■ Record set
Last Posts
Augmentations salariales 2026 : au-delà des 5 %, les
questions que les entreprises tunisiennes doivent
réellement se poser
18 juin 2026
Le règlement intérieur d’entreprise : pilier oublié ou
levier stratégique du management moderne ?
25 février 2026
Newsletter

■ What to work on
Can you render every line of the records as a Markdown table with the columns "No." and "Text", numbering the rows and leaving out blank lines?

■ Response for this exercise
| No. | Text |
|---|---|
| 1 | Last Posts |
| 2 | Augmentations salariales 2026 : au-delà des 5 %, les |
| 3 | questions que les entreprises tunisiennes doivent |
| 4 | réellement se poser |
| 5 | 18 juin 2026 |
| 6 | Le règlement intérieur d’entreprise : pilier oublié ou |
| 7 | levier stratégique du management moderne ? |
| 8 | 25 février 2026 |
| 9 | Newsletter |